For decades he ran a machine shop in Lucama, where he repaired heavy equipment and came up with customized devices for moving houses and towing large trucks. By the 1970s he had begun his grand repurposing.
“Didn’t call it nothing,” Mr. Simpson said in an interview with The New York Times in 2010. “Just go to the junkyard and see what I could get. Went by the iron man, the boat man, the timber man. Ran by every month. If they had no use for it, I took it.”
He installed his creations on his family’s farm. He eventually called them windmills. Curators now call them outsider art or visionary art, and regard Mr. Simpson’s work as distinctive interpretations of the old mechanical toys known as whirligigs.
“Everybody made fun of me and laughed at me,” Mr. Simpson said in a documentary paid for by the North Carolina Arts Council. “I didn’t pay ’em no damn mind.”
Ms. Simpson declined to specify her husband’s date of birth, but she said that his parents were farmers and that he lived his entire life in Wilson County. He was one of 12 children, and he was expected to work as a child.
In addition to his wife, Mr. Simpson’s survivors include three children and four grandchildren.
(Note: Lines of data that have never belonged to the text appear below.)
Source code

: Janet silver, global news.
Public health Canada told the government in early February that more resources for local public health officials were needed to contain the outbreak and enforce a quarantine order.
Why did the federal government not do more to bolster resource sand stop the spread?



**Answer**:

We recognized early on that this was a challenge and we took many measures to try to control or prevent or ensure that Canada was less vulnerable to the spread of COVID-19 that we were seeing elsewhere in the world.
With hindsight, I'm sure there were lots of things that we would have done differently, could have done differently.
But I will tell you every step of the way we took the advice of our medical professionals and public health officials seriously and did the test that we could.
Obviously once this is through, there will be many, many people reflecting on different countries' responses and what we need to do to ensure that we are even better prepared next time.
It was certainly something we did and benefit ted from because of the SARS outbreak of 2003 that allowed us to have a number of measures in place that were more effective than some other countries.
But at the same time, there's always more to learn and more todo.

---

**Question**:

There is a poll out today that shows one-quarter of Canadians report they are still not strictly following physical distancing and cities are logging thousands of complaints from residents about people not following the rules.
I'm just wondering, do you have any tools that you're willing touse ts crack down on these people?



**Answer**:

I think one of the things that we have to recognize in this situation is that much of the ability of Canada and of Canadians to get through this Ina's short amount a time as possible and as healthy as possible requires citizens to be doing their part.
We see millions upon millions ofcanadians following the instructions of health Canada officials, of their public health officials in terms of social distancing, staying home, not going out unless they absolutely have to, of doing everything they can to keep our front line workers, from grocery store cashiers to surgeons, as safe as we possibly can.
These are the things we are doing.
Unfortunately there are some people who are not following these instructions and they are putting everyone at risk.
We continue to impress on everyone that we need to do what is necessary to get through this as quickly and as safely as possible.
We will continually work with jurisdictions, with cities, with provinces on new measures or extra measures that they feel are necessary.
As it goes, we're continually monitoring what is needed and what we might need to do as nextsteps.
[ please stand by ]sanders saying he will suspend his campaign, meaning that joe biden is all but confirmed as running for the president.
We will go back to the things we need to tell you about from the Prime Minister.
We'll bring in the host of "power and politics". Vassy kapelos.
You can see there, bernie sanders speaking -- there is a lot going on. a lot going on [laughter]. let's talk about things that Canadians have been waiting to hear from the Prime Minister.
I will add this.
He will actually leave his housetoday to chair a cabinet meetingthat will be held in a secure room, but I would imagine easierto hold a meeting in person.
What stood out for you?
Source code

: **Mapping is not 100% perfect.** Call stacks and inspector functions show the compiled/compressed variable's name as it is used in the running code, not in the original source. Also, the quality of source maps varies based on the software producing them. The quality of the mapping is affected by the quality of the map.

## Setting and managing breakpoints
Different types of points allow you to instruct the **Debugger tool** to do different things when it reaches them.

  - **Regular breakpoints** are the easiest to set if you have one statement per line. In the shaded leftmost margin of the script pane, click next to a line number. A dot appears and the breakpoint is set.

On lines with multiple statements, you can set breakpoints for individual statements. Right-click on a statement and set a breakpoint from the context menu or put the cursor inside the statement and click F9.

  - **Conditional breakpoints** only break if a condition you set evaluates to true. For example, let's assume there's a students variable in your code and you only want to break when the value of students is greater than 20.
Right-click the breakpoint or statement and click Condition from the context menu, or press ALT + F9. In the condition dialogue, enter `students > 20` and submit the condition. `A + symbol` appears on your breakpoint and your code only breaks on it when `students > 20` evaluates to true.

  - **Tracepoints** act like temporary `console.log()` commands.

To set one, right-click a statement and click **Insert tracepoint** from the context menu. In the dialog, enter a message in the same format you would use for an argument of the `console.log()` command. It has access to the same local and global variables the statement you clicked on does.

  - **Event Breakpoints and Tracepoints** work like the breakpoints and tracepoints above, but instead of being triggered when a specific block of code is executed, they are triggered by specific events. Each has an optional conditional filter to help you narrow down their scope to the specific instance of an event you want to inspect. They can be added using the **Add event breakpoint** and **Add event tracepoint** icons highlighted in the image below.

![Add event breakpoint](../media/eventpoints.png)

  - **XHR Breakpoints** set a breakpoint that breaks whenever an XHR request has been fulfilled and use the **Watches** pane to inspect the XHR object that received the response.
Mr. Simpson left school after the 11th grade. He built his first windmill to power a large washing machine for soldiers’ clothing while he was serving in the Pacific during World War II in the Army Air Corps. He made it from parts of a junked B-29 bomber.
Some of his windmills would eventually sell for thousands of dollars. Late in life he worried about what would happen to his menagerie at home.
“I guess it’ll just rust and fall down when I’m gone,” he said.
He was pleased when Wilson announced it would build the park, and he played a consulting role as works were moved to a storage site for restoration.
“He wanted them to be saved and refurbished so they could go on forever,” Ms. Simpson said, “or for a long, long time.”